Students attending summer orientation this year will hail from all over the U.S. and abroad. But for some, Milledgeville and Georgia College is already a staple in their lives.
“It was the only place that felt right to me,” said Alex Bradley, who is a graduate of Georgia Military College Prep School in Milledgeville and an Eatonton native. “I looked at other places, but after I took a tour, I knew this was where I saw myself.”
It was on a mission trip to Mexico that Bradley found her talent and joy of giving back to others. After returning, she knew her role in life would be to become an educator. A large part of her decision to attend Georgia College was based on the reputation of the John H. Lounsbury College of Education.

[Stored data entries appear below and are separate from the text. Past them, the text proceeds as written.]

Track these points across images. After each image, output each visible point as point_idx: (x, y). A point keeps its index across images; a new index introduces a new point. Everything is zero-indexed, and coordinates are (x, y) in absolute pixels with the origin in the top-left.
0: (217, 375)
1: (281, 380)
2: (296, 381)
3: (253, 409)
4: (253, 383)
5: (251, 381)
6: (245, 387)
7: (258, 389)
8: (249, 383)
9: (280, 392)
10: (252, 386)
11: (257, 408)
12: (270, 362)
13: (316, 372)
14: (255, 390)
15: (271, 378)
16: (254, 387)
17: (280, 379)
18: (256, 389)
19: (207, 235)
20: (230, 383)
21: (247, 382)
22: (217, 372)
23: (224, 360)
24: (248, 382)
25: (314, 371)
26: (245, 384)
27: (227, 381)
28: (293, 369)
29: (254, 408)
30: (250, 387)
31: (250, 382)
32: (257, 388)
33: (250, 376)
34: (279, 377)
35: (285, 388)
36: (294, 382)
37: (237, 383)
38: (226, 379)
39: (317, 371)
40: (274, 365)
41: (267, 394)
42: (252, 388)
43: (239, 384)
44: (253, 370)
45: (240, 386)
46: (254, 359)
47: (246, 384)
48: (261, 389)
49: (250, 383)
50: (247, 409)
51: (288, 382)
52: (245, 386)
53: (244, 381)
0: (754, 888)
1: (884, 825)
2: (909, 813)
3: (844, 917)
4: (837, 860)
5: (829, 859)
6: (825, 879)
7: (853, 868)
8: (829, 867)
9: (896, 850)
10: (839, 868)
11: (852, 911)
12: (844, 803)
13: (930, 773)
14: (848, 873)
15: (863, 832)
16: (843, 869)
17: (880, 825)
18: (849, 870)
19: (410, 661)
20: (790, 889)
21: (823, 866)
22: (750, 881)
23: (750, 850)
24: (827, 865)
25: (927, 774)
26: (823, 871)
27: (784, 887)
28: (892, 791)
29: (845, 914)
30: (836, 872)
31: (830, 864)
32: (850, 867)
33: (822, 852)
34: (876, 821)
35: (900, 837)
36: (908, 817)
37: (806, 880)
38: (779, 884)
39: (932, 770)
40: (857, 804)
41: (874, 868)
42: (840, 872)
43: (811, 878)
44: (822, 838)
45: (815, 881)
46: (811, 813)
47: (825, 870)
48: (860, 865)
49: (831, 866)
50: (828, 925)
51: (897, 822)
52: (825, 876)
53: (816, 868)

“I want to make a difference. I can’t wait to learn more so I can pass that down to others,” she said.
Bradley was an active student at GMC. She was involved with the Student Government Association, soccer, cheerleading, the Chick-fil-A Leader Academy, theatre and Young Life. At Georgia College, she hopes to continue being involved. She wants to become a leader in Young Life and maybe try her hand at a couple intramurals.
Bradley’s mother Lisa Bradley said being close to home wasn’t necessarily a priority when finding a good fit for Alex.
“It was all about finding the right place for her education. It just so happened to be Georgia College,” Lisa said. “With the liberal arts experience, I feel there’s so many opportunities for her to explore—I’m excited for her.”
J.D. Scott, like Bradley, is also no stranger to Georgia College. He’s a Baldwin County native, attended Baldwin County High School and his mother and aunt both graduated from the university when the Bobcats were known as the Colonials.
“When I came here for a visit, I actually didn’t even come with my mom or aunt,” he said. “I wanted to get an unbiased opinion, so I came with my dad.”
What really sealed Scott’s fate as a Bobcat was the Rising MISTER camp that he attended his junior year. The camp is an overnight experience that introduces underrepresented students to the field of education. The camp led Scott to seriously considering Georgia College as his next step in his education.
“After he got bit by that bug his junior year, he couldn’t shake it,” alumna Felicia Poole, Scott’s mother, said.
Scott wants to pursue computer science with the eventual goal of becoming a computer programmer. Another goal he has is to break out of his shell, find a close group of friends and get the whole college experience.
“I’m very excited for him,” Jerek Scott, Scott’s father, said. “I want him to take this opportunity to broaden his horizons and become a pillar in the community.”
Scott said he doesn’t mind being close to home and looks forward to residence hall life in the fall.
“At first I wanted to move away, but the more I thought about it, the campus and community is a really beautiful place,” he said.